The other factor to which Krugman has turned in his attempt to explain today’s economic stagnation is the growth of monopoly power. Thus, referring to an account of the growing monopolization tendency by Barry Lyn and Philip Longman of the New American Foundation (Lynn is best known for his book, Cornered: The New Monopoly Capitalism and the Economics of Destruction), Krugman writes in “Robots and Robber Barons”: “Increasing business concentration could be an important factor in stagnating demand for labor, as corporations use thewir growing monopoly power to raise prices without passing the gains on to employees. ” In his December 9, 2012, blog post “Technology or Monopoly Power?” he explains that such monopoly power “could simultaneously raise the average rents to capital and reduce the return on investment as perceived by corporations, which would now take into account the negative effects of capital growth on their markups. So a rising-monopoly-power story would be one way to resolve the sweeping paradox” of stagnation coupled with “rapidly rising profits and low interest rates.” This could have come straight out of Michal Kalecki’s Selected Essays in the Dynamics of the Capitalist Economy (parts of which at least, judging from his latest book, End This Depression Now!, Krugman has been reading)-or even from the 2012 Monthly Review Press book by John Bellamy Foster and Robert W. McChesney, The Endless Crisis: How monopoly-Finance Capital Produces Stagnation and Upheaval from the USA to China, which includes statistical evidence on the monopolization tendency.

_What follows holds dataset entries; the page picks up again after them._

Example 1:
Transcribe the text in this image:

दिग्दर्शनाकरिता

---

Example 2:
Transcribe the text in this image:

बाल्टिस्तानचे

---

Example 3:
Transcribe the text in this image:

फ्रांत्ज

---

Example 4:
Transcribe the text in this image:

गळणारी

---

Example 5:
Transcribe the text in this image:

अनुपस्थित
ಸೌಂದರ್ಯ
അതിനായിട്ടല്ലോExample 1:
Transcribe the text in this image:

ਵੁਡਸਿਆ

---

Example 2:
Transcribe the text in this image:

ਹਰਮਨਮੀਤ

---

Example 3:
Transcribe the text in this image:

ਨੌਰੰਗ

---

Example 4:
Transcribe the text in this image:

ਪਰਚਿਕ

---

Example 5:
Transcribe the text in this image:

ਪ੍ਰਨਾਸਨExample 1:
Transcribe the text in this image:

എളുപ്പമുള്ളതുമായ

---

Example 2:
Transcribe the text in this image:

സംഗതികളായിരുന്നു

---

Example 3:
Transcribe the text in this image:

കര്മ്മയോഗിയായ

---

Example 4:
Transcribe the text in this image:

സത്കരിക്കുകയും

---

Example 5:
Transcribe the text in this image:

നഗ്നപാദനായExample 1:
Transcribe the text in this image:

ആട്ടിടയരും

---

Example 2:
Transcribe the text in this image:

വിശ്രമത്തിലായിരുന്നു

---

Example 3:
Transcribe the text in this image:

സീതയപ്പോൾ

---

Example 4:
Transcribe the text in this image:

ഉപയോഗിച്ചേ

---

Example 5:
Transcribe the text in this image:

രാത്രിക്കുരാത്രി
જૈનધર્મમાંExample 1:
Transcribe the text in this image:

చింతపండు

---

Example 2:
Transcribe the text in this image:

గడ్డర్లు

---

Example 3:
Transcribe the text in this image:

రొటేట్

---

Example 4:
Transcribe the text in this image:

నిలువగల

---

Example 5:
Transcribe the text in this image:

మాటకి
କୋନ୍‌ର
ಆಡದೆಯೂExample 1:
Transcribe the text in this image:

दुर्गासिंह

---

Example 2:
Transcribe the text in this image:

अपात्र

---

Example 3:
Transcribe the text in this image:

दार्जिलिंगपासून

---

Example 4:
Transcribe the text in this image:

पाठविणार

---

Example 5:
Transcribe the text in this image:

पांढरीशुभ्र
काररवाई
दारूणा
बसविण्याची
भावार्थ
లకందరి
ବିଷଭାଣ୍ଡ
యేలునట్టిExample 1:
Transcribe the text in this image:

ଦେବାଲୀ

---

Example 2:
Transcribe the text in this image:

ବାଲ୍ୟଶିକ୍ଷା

Krugman is not alone among leading mainstream economists in turning suddenly to growing inequality and monopoly power in order to explain today’s economic stagnation. Joseph Stiglitz’s 2012 book, The Price of Inequality, presents similar arguments. As he makes clear, the problem is that in the crisis “the share of wages” in the economy “has actually fallen,” while “many firms are making good profits”. Stiglitz devotes a whole chapter of his book to the “increased monopoly power in the United States.” He argues that this creates a “negative-sum game” whereby the giant, concentrated firms gain, while the economy as a whole loses. Likewise, Izabella Kaminska, an exceptionally astute reporter for the Financial Times blog, FT Alphaville, observed on December 27 in “In an Economy Not So Far, Far Away,” that “As Paul Krugman, the economist, argued, too much market power can easily end up raising average rent to capital while reducing the return on investment perceived by corporations. This notion resonates well with today’s crisis because it is consistent with the paradox of rapidly rising profits amidst low real interest rates, stagnant real wages and persistent unemployment. It also explains rising inequality.”
Of course mainstream economists are a long way from seeing problems in their full historical dimensions, or from recognizing that both the capital-labor problem and monopoly power are endemic to capitalist development. For Stiglitz, as he explains at the end of his book, the issue is simply one of the revivals of antitrust, government regulation of the economy, and progressive income distribution. There seems to be no real inkling that the conflict between labor and capital extends to the class bias of the capitalist state. Barring this sharpest kind of class struggle, What Atiglitz suggests in the way of reform is unimaginable. And even with it, we cannot be certain much would change within the system. We no longer live in that special period of the post-Second World War US welfare state and European social democracy, in which the existence of the Soviet Union and attempted alternatives in the third world, coupled with an exceptional prosperity, pushed the West toward meaningful reform. Instead we live in an era of neoliberal globalization and financialization, which have pushed the world in a regressive direction. Such structural problems as growing class inequality and rising monopoly power are, moreover, inherent tendencies of capitalism as a system. They will end only with the end of capitalism itself.